Legislation recently re-introduced in the U.S. Senate would prohibit the automobile industry from double-dipping on federal subsidies, electric vehicle (EV) tax credits, grants, and EV manufacturing loans.
The Ending Duplicative Subsidies for Electric Vehicles Act would require the industry either to receive manufacturing loans or grants to lower the cost of EV production or have the vehicles they manufacture remain eligible for the EV credits under the Inflation Reduction Act (IRA).
The IRA extends the consumer tax credit of up to $7,500 for new EVs. It also provides the Department of Energy Loan Programs Office with $40 billion in loan authority to make loan guarantees for the manufacturing of fuel-efficient vehicles or the manufacturing of parts for fuel-efficient vehicles. In addition, the act directly subsidizes auto manufacturing through grants and loans.

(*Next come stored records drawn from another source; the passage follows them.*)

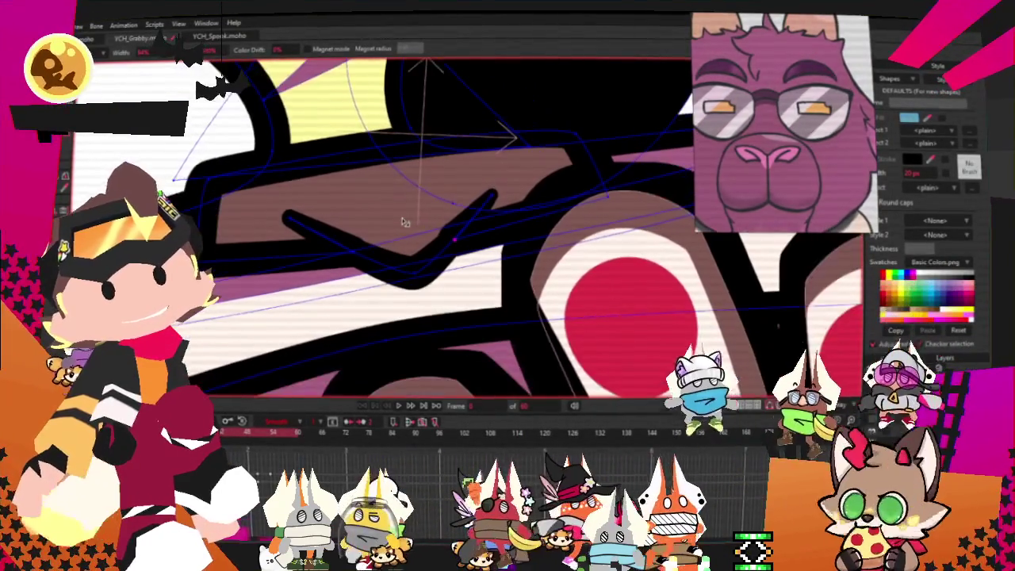
pyautogui.scroll(-1, 409, 220)
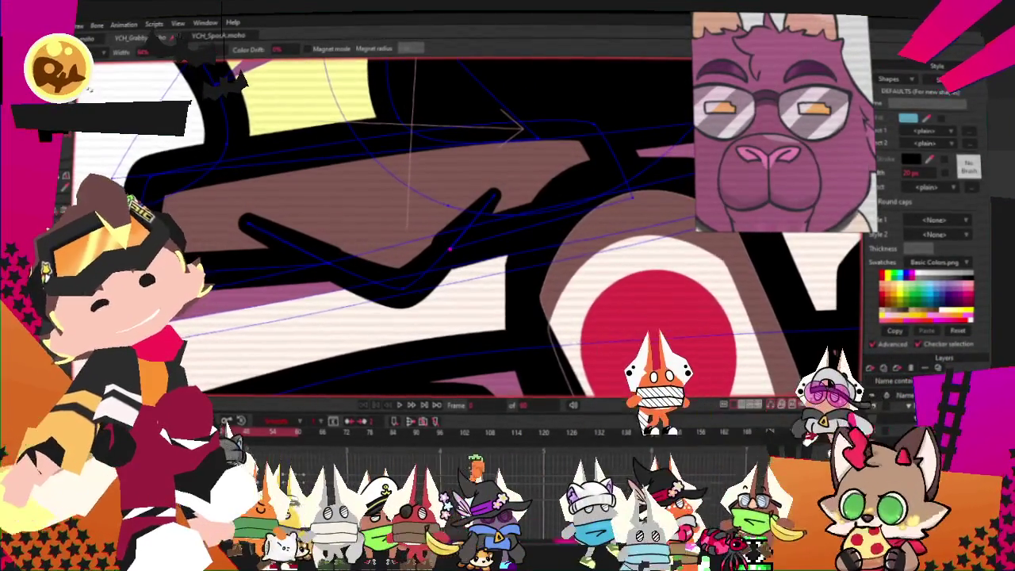
pyautogui.scroll(-2, 198, 222)
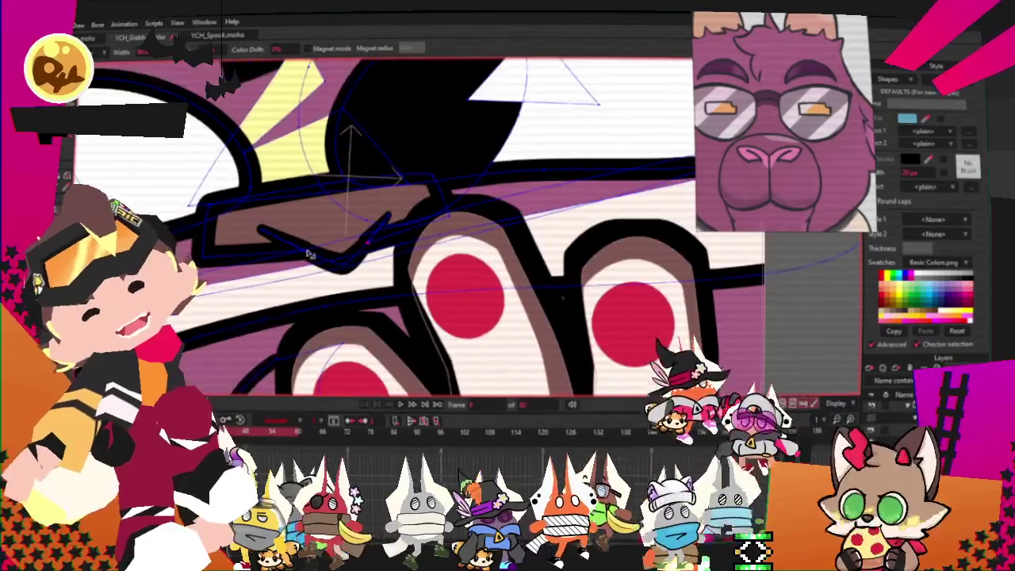
pyautogui.scroll(3, 401, 155)
pyautogui.press('t')
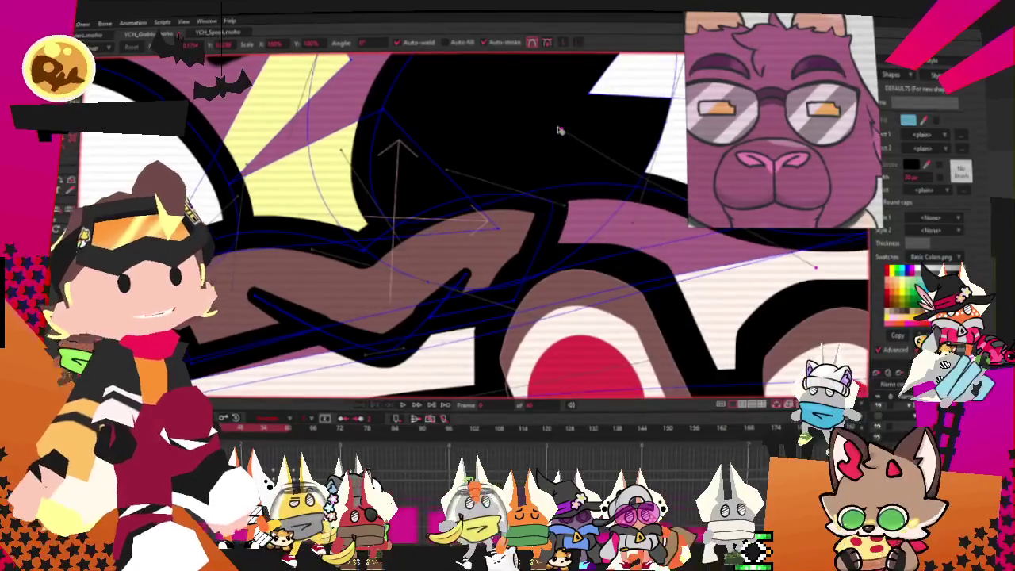
pyautogui.press('ctrl+z')
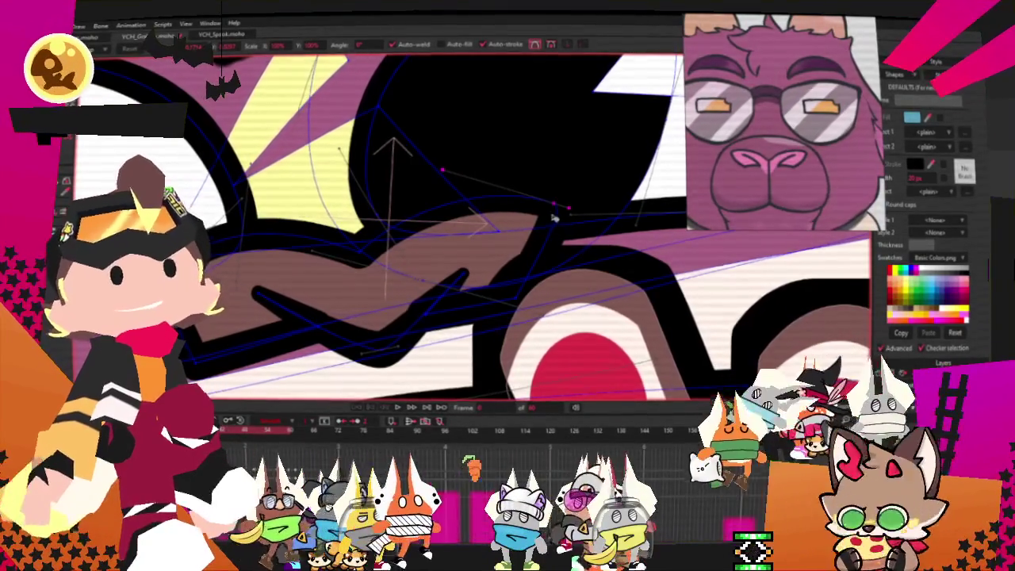
# - Adjust curve handles and points to bulge the brown shape's lower outline downward
pyautogui.scroll(2, 571, 222)
pyautogui.moveTo(552, 204)
pyautogui.mouseDown()
pyautogui.moveTo(580, 227)
pyautogui.moveTo(528, 221)
pyautogui.mouseUp()
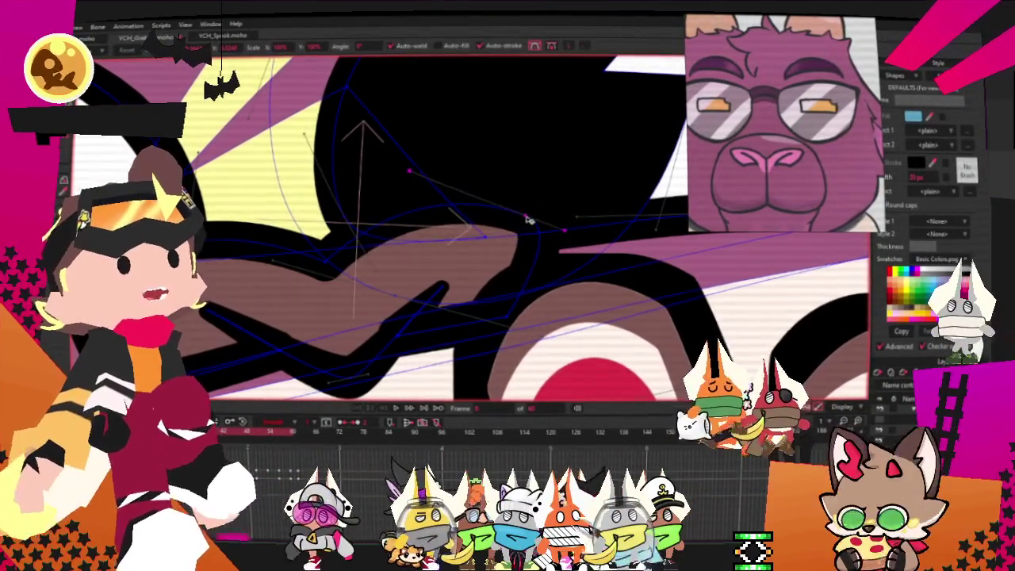
pyautogui.scroll(2, 507, 199)
pyautogui.scroll(-3, 420, 307)
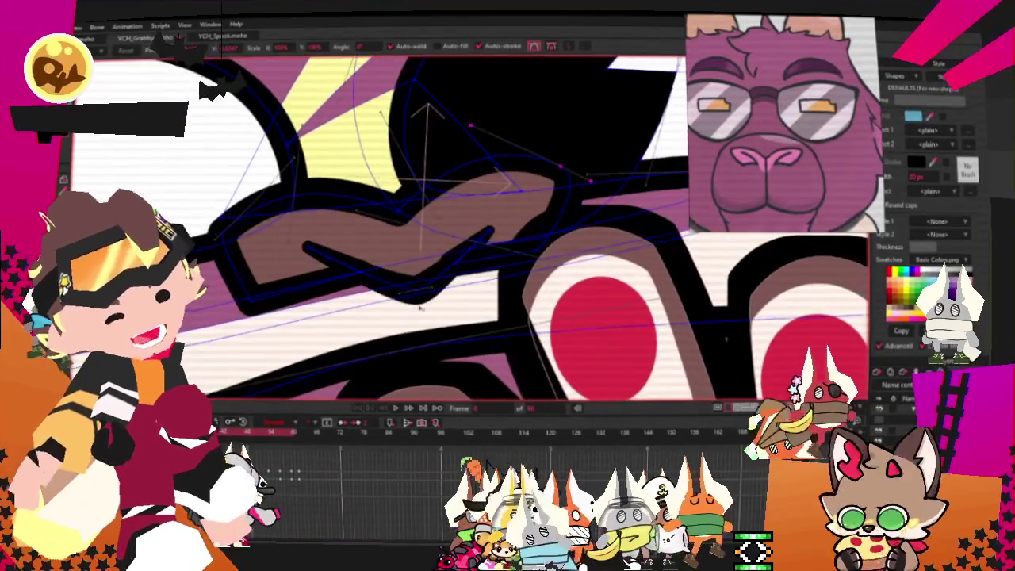
pyautogui.moveTo(420, 307); pyautogui.dragTo(412, 303)
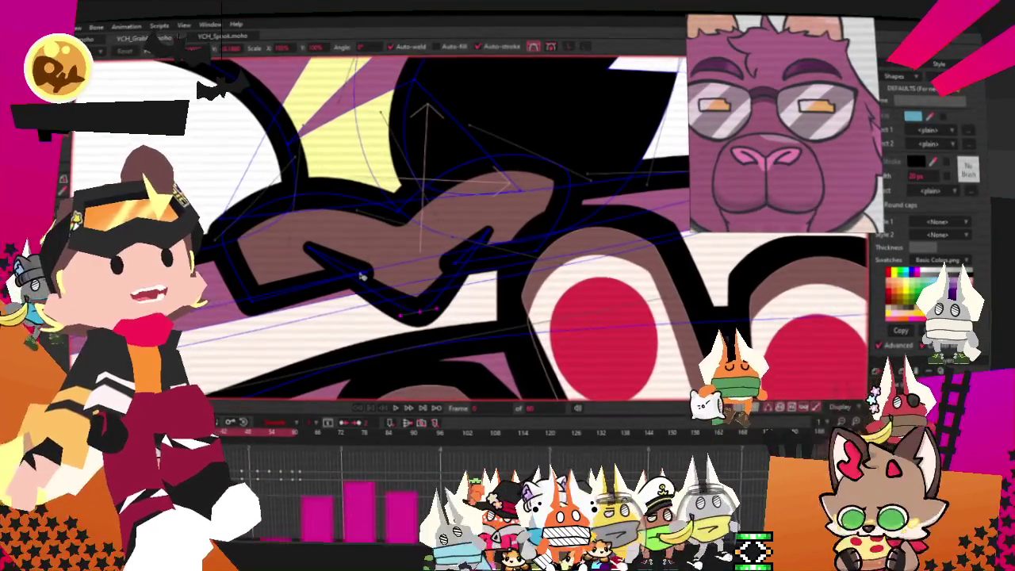
pyautogui.moveTo(361, 275); pyautogui.dragTo(361, 298)
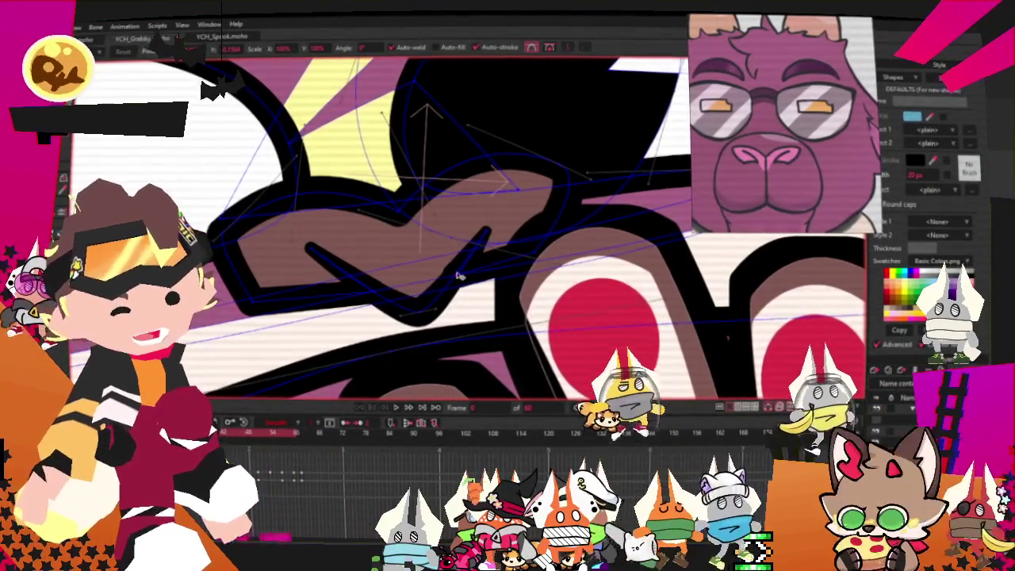
pyautogui.moveTo(454, 277); pyautogui.dragTo(305, 318)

“American automakers have been on the receiving end of historic amounts of taxpayer money, yet we saw them raise vehicle prices right as they prepared to receive even more government support,” U.S. Sen. John Thune (R-SD), who re-introduced the bill, said. “This common-sense bill would make automakers choose between grants and loans that subsidize their manufacturing operations or having the vehicles, they make remain eligible for the expanded electric vehicle tax credit.”